Um zu relativieren, was denn nun unter einer harten CLL-Therapie (FC) zu verstehen ist, möchte ich Dir ein Beispiel aus meiner SHG geben: Ein 44 jähriger Patient ging zwischen den ambulant durchgeführten FC-Behandlungszyklen weiter seiner (körperlichen!) Arbeit nach! Auch alle anderen Teilnehmer, die in der Zwischenzeit mit FC behandelt wurden, hatten es sich wesentlich schlimmer ausgemalt, als es dann wirklich war. Allerdings muss ich auch erwähnen, dass fast alle sich zum Teil schon während der Therapie und auch lange Zeit danach mit Erkältungskrankheiten herum geplagt haben. Tritt so etwas während der Therapie auf, wird der nächste Zyklus verschoben, bis man wieder o.k. ist. In 2 Fällen wurde der Zoster-Virus (Windpockenerreger) reaktiviert, was sich schmerzhaft als Gürtelrose bemerkbar machte. Es stellt sich mir so dar, dass die CLL-Chemotherapien eigentlich alle relativ gut verträglich sind, es gibt wesentlich Schlimmeres. Die Unterschiede liegen vermutlich mehr in ihrer Wirkung auf das Immunsystem. Da unter FC auch viele gesunde Zellen zerstört werden, ist seine Erholungsphase erheblich länger und man hat sich deshalb auch entsprechend länger vor Infektionen in Acht zu nehmen. Als Belohnung gibt es dann eine entsprechend lange symptomfreie Zeit ohne.
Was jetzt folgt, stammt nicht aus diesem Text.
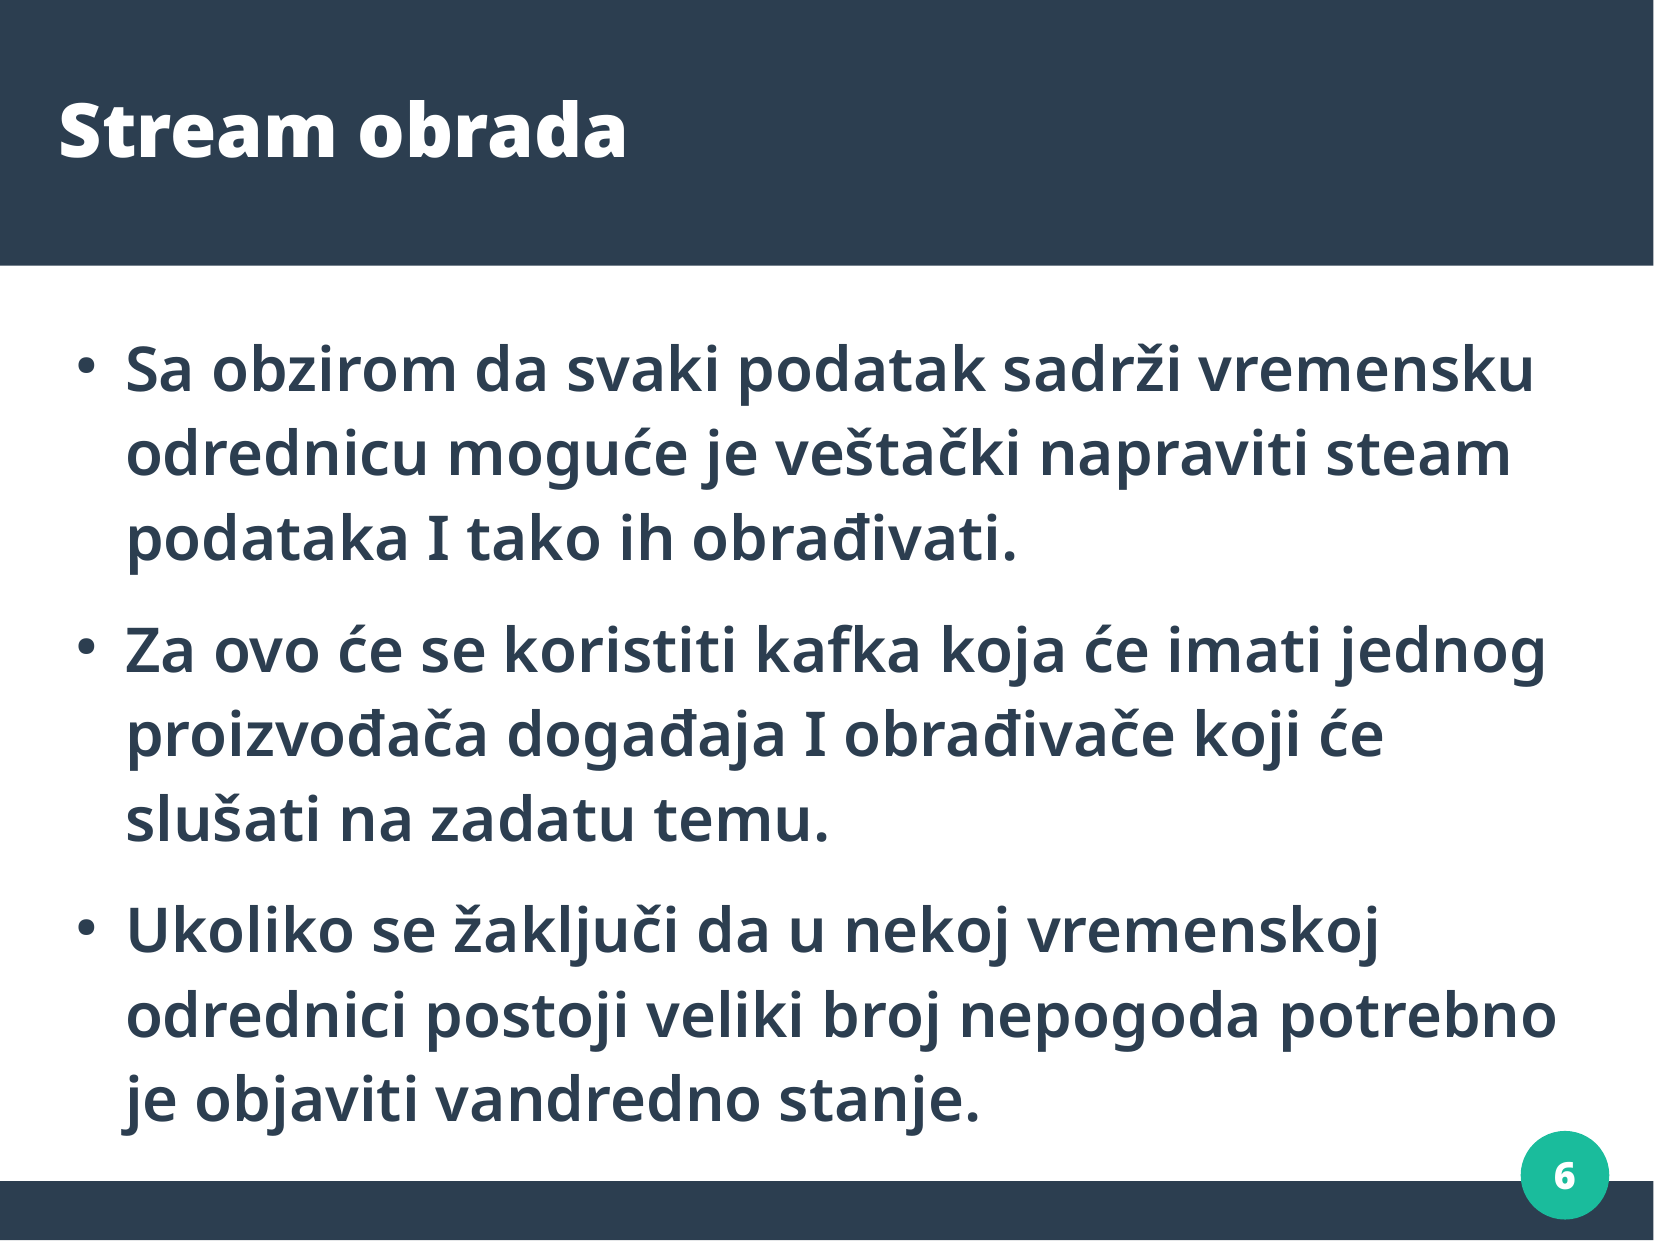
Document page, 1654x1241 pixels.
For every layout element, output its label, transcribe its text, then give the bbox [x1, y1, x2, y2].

list Sa obzirom da svaki podatak sadrži vremensku odrednicu moguće je veštački napraviti steam podataka I tako ih obrađivati. Za ovo će se koristiti kafka koja će imati jednog proizvođača događaja I obrađivače koji će slušati na zadatu temu. Ukoliko se žaključi da u nekoj vremenskoj odrednici postoji veliki broj nepogoda potrebno je objaviti vandredno stanje. [59, 324, 1595, 1152]
title Stream obrada [59, 49, 1595, 207]
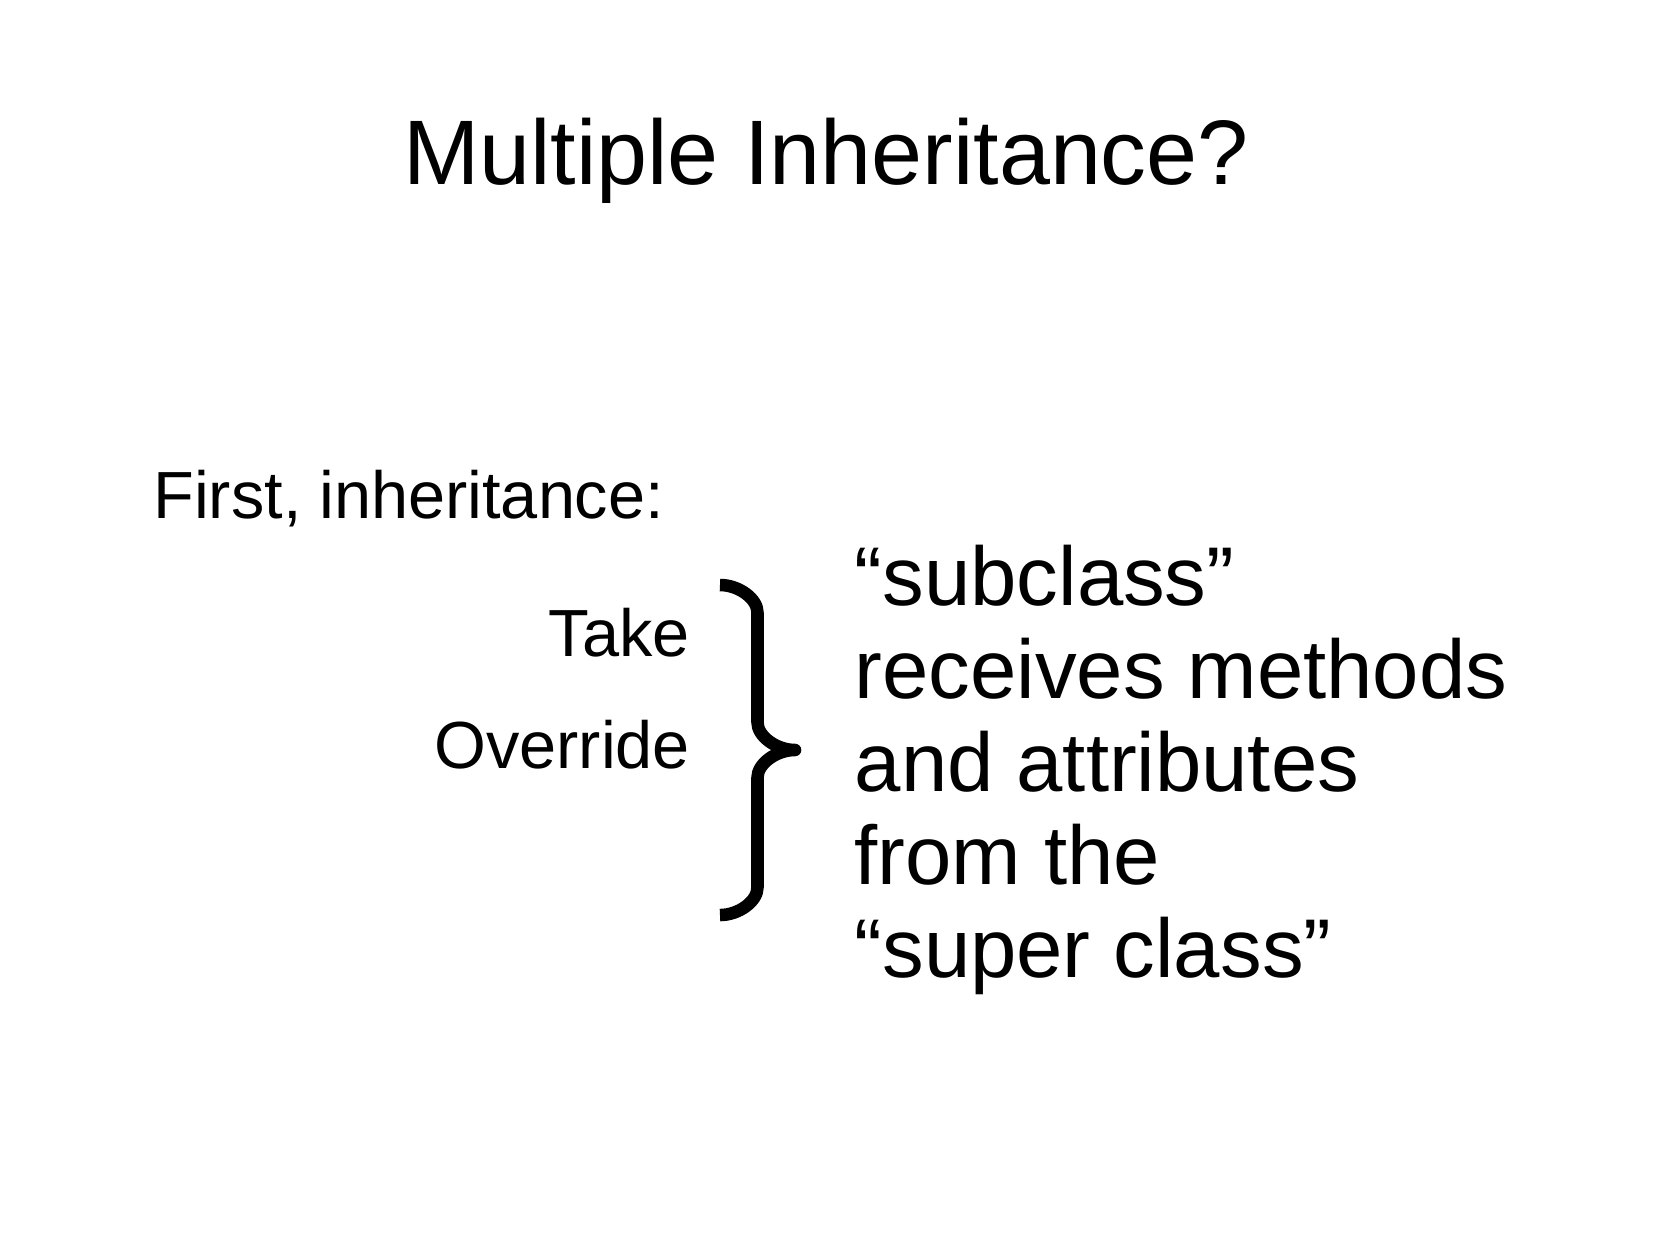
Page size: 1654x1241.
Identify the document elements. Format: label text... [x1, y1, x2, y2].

list Take [345, 596, 691, 708]
title Multiple Inheritance? [82, 49, 1571, 257]
text_box “subclass” receives methods and attributes from the “super class” [840, 522, 1561, 1004]
list Override [345, 708, 691, 833]
list First, inheritance: [82, 405, 1571, 586]
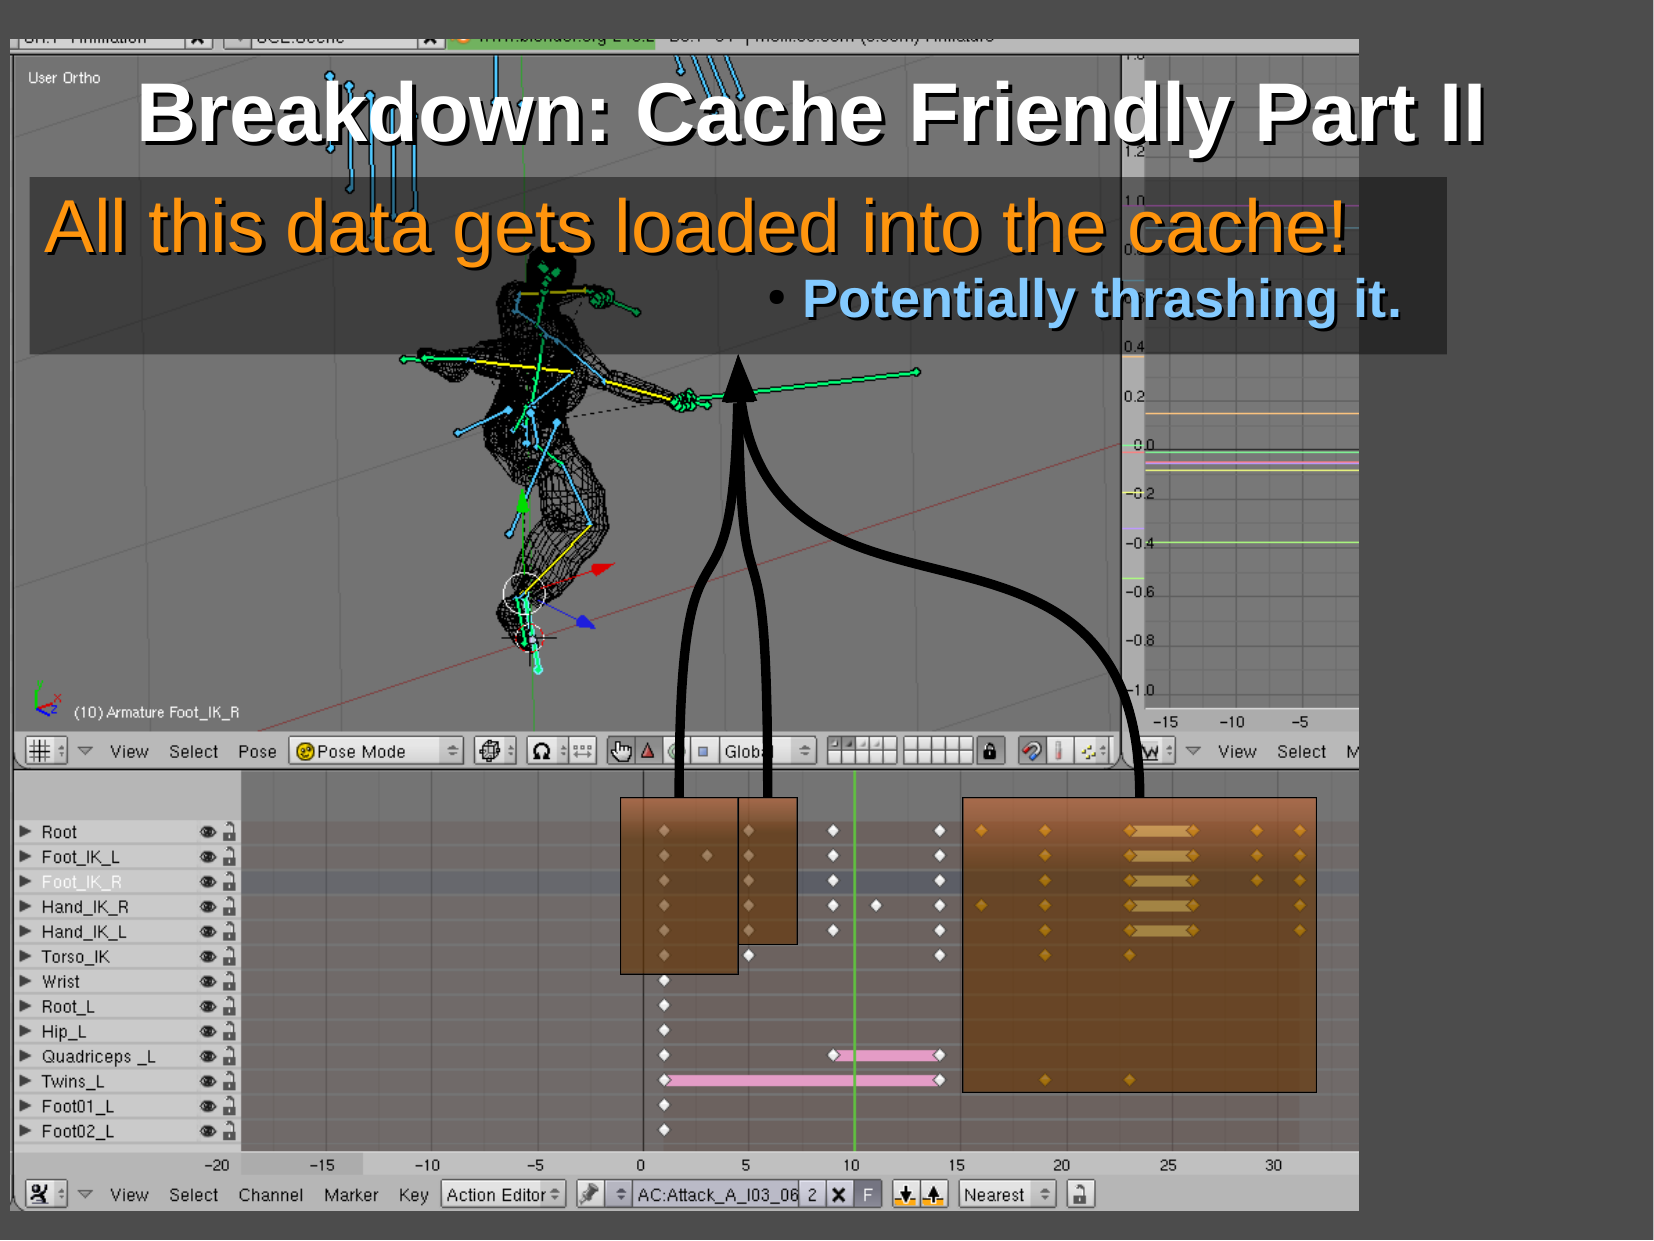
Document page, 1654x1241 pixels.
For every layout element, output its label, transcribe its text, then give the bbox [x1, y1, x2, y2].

text_box [620, 797, 798, 975]
picture [10, 39, 1359, 1211]
picture [684, 502, 763, 797]
text_box [29, 177, 1447, 355]
text_box [962, 797, 1317, 1093]
text_box Breakdown: Cache Friendly Part II [88, 59, 1536, 168]
text_box All this data gets loaded into the cache! Potentially thrashing it. [29, 177, 1418, 337]
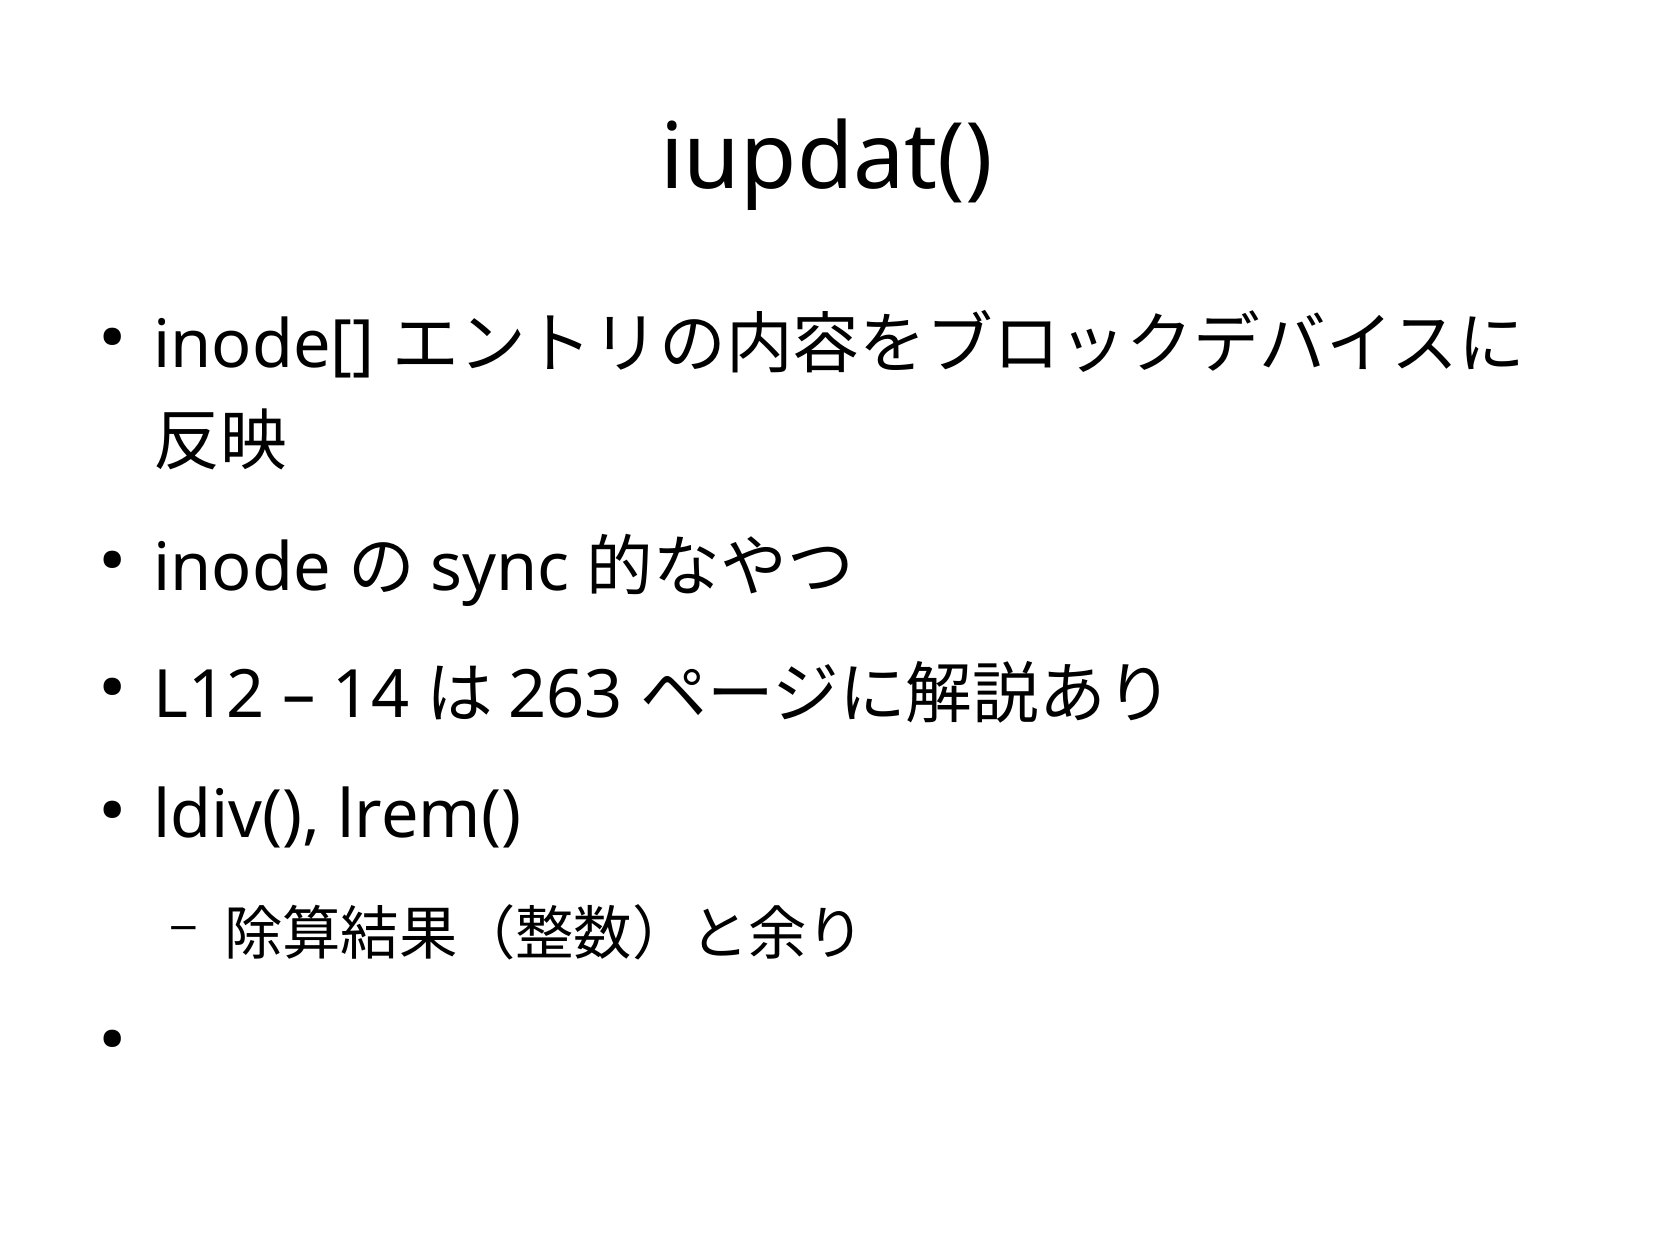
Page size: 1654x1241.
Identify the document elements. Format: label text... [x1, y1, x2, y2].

title iupdat() [82, 49, 1571, 257]
list inode[] エントリの内容をブロックデバイスに反映 inode の sync 的なやつ L12 – 14 は 263 ページに解説あり ldiv(), lrem() 除算結果（整数）と余り [82, 290, 1538, 1170]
Bei einem Teilnehmer musste die FC-Therapie nach dem ersten Zyklus wegen schwerer Unverträglichkeit abgebrochen werden. Als Ursache dafür stellte sich jedoch heraus, dass es nicht die Chemo selbst, sondern das begleitend verabreichte Antibiotikum war, auf das er allergisch reagierte. Obwohl bei ihm nur ein Zyklus verabreicht wurde, ist er heute, ein Jahr danach, immer noch in guter Remission. Die Therapie soll jetzt mit einem anderen Antibiotikum fortgesetzt werden. Bei einigen Teilnehmern trat Übelkeit auf, was aber nicht sein muss. Als Patient muss man in einem solchen Fall sofort meckern. Durch Wechsel auf ein anderes antiemetisches Medikament konnte die Übelkeit auf ein erträgliches Maß abgemildert werden.